Recuerdo cuánto y cómo esperé ese primer domingo que pasamos juntos luego de qué toda la locura post Juegos terminó y el Distrito volvió a su tranquila rutina. Me levanté varias horas antes de la madrugada ansiosa tanto por ver a Gale como por volver a mi bosque. Agarré mi bolsa de caza y la llené de comida. Preparé un termo de té, llené una botella de agua y me dirigí a mi vieja casa. Allí me transformé nuevamente en la Katniss que Gale y yo conocemos: me puse las botas de caza, la campera de cuero de mi padre y me trencé el pelo hacia el costado como siempre. Caminé hasta la reja que nos separa y "protege" del bosque y me cercioré de que no estuviera electrificada. Como de costumbre, no lo está. Pasé por debajo de ella, tomé mi arco y flechas del hueco del tronco y me dirigí hacia nuestro lugar de encuentro: la piedra plana que se encuentra en el primer claro luego de pasar la verja. Me senté a esperarlo y a disfrutar del silencio del bosque. Sentía que a medida que pasaban las horas, me reconectaba cada vez más conmigo misma. Sentí como la Katniss pre Juegos volvía para reclamar sus dominios y por primera vez en meses, volví a sentir cierta tranquilidad. Esa tranquilidad que se debe al saber quien éres y que se espera de vos. Al estar en un contexto conocido esperando a alguien que conocés muy bien y quien te conoce muy bien. Alguien que no te haría sentir algo sorpresivo y para lo que no estabas preparada. Alguien por quien sabes lo que sientes a la vez que honras ese sentimiento. Gale era mi amigo, mi mejor amigo. Era mi compañero de caza con todo lo que ello implicaba: cuidarnos y protegernos el uno al otro. Equidad en el reparto del botín y luego, al volver a la ciudad, asegurarnos de que ningún agente de paz nos atrapara y, si lo hacían, dar el discurso acorde a la situación (teníamos varios ensayados y dispuestos para diferentes escenarios posibles). Con Gale siempre sentía que mi espalda estaba cubierta y que de esta manera compartía con él un poco la carga de ser la proveedora de mi familia aliviando así el peso al transitar por esta vida.

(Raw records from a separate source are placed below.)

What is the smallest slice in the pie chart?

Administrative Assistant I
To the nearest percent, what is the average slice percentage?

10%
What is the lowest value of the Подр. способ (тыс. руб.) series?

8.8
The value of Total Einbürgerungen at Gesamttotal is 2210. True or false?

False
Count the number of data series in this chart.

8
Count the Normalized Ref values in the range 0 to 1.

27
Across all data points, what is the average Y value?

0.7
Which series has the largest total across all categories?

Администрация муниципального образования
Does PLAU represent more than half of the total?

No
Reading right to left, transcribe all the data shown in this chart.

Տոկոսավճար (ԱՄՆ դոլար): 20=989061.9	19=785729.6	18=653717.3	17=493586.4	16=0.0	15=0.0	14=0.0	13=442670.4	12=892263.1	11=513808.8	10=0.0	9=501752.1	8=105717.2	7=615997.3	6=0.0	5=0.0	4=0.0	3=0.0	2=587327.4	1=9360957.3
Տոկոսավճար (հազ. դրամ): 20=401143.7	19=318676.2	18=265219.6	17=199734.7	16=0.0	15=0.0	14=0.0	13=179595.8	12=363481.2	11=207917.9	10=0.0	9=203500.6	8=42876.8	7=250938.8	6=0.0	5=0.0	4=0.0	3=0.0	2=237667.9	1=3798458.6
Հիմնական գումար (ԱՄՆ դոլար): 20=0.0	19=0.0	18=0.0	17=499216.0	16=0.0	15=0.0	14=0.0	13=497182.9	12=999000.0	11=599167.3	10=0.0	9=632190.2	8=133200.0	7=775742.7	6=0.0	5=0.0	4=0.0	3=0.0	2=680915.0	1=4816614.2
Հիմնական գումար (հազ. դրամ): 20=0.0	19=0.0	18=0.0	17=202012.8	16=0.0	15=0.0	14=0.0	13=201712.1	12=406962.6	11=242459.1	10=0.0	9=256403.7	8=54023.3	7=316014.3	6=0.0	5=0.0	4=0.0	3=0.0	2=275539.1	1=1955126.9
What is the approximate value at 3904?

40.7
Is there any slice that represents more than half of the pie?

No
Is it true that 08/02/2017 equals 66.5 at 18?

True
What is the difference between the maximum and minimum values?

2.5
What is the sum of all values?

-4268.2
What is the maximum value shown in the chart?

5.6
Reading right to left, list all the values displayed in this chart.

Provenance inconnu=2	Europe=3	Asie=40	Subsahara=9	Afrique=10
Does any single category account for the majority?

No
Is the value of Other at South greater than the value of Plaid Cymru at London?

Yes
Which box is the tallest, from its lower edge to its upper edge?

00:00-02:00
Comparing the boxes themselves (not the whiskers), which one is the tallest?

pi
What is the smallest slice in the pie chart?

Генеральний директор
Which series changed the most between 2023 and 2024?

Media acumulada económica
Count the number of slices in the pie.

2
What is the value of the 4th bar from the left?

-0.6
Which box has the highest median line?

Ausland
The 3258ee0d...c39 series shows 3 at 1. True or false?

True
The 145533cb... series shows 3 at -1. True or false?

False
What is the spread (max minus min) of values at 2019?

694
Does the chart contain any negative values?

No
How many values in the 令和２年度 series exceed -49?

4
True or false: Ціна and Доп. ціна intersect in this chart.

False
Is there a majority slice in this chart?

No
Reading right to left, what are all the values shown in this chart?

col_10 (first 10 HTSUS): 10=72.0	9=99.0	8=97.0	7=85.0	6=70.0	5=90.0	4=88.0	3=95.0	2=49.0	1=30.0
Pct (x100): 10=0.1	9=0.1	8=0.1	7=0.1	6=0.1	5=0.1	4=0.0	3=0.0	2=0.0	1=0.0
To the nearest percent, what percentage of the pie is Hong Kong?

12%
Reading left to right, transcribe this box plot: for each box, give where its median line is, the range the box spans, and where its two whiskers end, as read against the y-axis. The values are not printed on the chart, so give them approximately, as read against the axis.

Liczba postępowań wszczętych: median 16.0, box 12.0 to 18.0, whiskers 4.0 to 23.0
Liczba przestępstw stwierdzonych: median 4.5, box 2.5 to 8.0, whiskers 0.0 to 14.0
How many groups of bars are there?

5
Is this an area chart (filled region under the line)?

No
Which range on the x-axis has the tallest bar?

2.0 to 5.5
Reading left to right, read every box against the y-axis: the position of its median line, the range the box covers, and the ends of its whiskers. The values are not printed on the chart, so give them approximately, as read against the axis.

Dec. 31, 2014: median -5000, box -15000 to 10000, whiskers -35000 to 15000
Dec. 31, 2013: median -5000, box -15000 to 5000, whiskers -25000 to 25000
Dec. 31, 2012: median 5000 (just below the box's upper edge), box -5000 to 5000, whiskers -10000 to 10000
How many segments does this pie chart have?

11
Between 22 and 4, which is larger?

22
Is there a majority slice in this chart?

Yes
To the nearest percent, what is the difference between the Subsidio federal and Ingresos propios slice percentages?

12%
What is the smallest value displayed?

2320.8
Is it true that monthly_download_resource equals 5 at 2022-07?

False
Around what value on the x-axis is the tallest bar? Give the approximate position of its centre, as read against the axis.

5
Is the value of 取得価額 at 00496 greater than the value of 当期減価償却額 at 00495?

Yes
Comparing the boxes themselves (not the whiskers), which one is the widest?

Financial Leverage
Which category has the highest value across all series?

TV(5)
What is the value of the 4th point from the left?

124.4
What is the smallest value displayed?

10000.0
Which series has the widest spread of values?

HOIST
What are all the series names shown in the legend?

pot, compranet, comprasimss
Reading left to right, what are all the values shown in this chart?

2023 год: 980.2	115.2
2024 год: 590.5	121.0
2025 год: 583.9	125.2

Pero ese día, en vez de encontrar la contención de Gale, me encontré con su frustración y subsecuentes reproches.
Apenas apareció, unas tres horas luego de que amaneciera, volé hacía sus brazos.
- "Catnip", "estás viva", "estás aquí", murmuró en mi oído una y otra vez.
-"Aquí estoy, sí, aquí estoy", contestaba yo cada vez mientras lo abrazaba con todas mis fuerzas e inhalaba el aroma que emanaba desde su cuello: carbón y pino, como mi padre. Por primera vez desde que había vuelto al Distrito 12, me sentí en casa. Luego de unos 20 minutos más o menos, separamos el abrazo y nos miramos a los ojos. Los míos llenos de lágrimas y alegría por el reencuentro, los suyos, llenos de ternura y, ¿tristeza?
- "Gale, ¿está todo bien?", pregunté enseguida preocupada por su madre o alguno de sus hermanos. "¿Es Possy?, ¿ella está bien? Podría ir a ver a mi madre si quieres. Yo lo arreglo en seguida…"
- "Possy está bien", dijo con una risita en la voz y sin dejar de mirarme. "Están todos bien. ¿Tú estás bien?" Y cuando estaba por abrir mi boca para contestar, me besó.
Quedé atónita. Sus labios eran cálidos, un poco duros y partidos por el clima pero enseguida se humedecieron. Sentí como si mi estómago estallara en mil pedazos y subiera como metralla hasta mi garganta. No sé si contesté el beso o sólo me dejé besar pero sí sé que no fui yo la primera en retirarse. Fue él.